Picking the Best Potting Soil

There are many brands of potting soils in the consumer market, or you can mix up your own. But how do you decide? Let me answer that by telling you what I look for in any potting soil I use for my container plants.

These bromeliads were potted into a lightweight mix and have been thriving for three years in the Sperry home greenhouse and, in summers, in pots in our landscape.

First and foremost, any potting soil I use has to be lightweight. “Heavy” soils tell me that the soil is going to be waterlogged when it’s wet – that oxygen won’t be available for my plants’ roots. Lack of oxygen in the root zones will kill my plants.

It’s rare to find a commercial potting soil that’s light when you lift it. Commercial growers have access to mixes like that, but it’s always surprised me that home gardeners haven’t been offered the same opportunities.

Continued Below
Advertisement

Here is my basic recipe…
I grew up using a 50-50 mix of sphagnum peat moss and horticultural grade perlite. As I’ve said many times, I grew up in College Station. I used to peer in through the Floriculture Department greenhouse fans to see what they were doing, and that “peat-lite” mix was a combination that Texas A&M was using in much of their research at the time.

When you’re going to grow a long-term foliage plant such as this variegated rubber plant indoors, you need a potting soil with “staying power.” My mix (below) is such a combination.

Gradually I have amended it, partly because of the cost of the peat and partly because of finding other things that I like to include in addition to perlite.

For the past 25-30 years my mixes have been roughly:
50 percent sphagnum peat
25 percent finely ground pine bark mulch (nickel and dime size)
15 percent perlite and
10 percent expanded shale.

Expanded shale is a clay-based material that has been fired at high temperatures until it pops into small granules that absorb moisture and nutrients. I use it for those purposes, but also to add weight to my containers to keep them from falling over easily. I’ve even bought bags of very tiny BB-sized gravel at the pet store (with aquarium supplies) to take the place of the shale.
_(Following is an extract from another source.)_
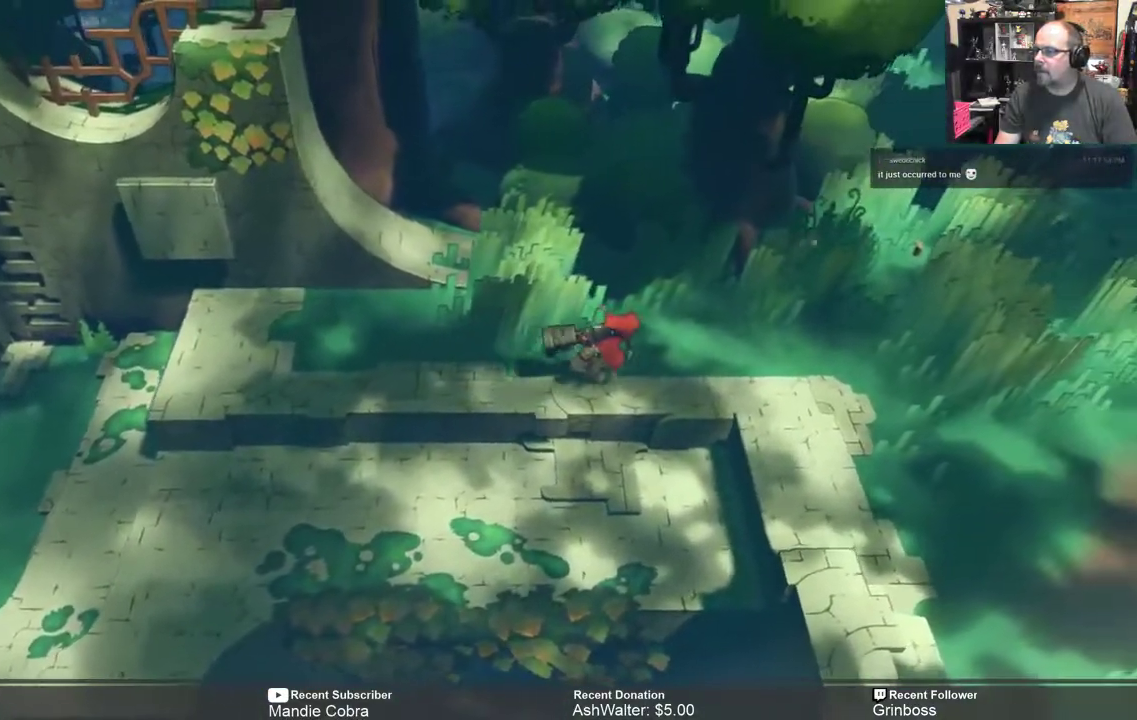
{"buttons": ["R2"], "left_stick": "right", "right_stick": "center", "events": []}
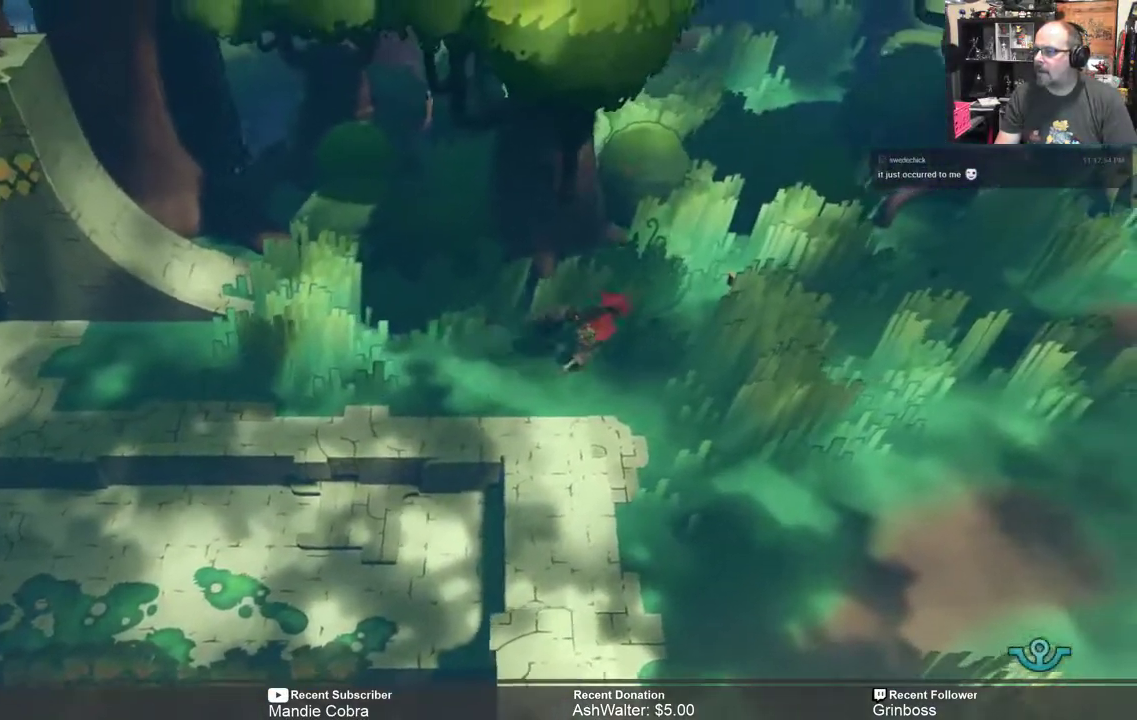
{"buttons": ["R2"], "left_stick": "right", "right_stick": "center", "events": [[200, "left_stick", "up-right"], [350, "left_stick", "right"]]}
I modify that mix as needed for specific plants. Cacti and succulents get a higher percentage of expanded shale. Ferns, aglaonemas and spathiphyllums get a higher percentage of peat moss.

Staghorn fern with my thumb on left, Tillandsia on right. Click image for larger view.

These plants are “epiphytes,” meaning that they grow in nature suspended in air without any contact with native soils. Basically, they’re existing on accumulations of organic matter such as fallen leaves and bark. We gardeners use sphagnum moss instead, securing it and the plants to wooden plaques with either hot glue or fine wires.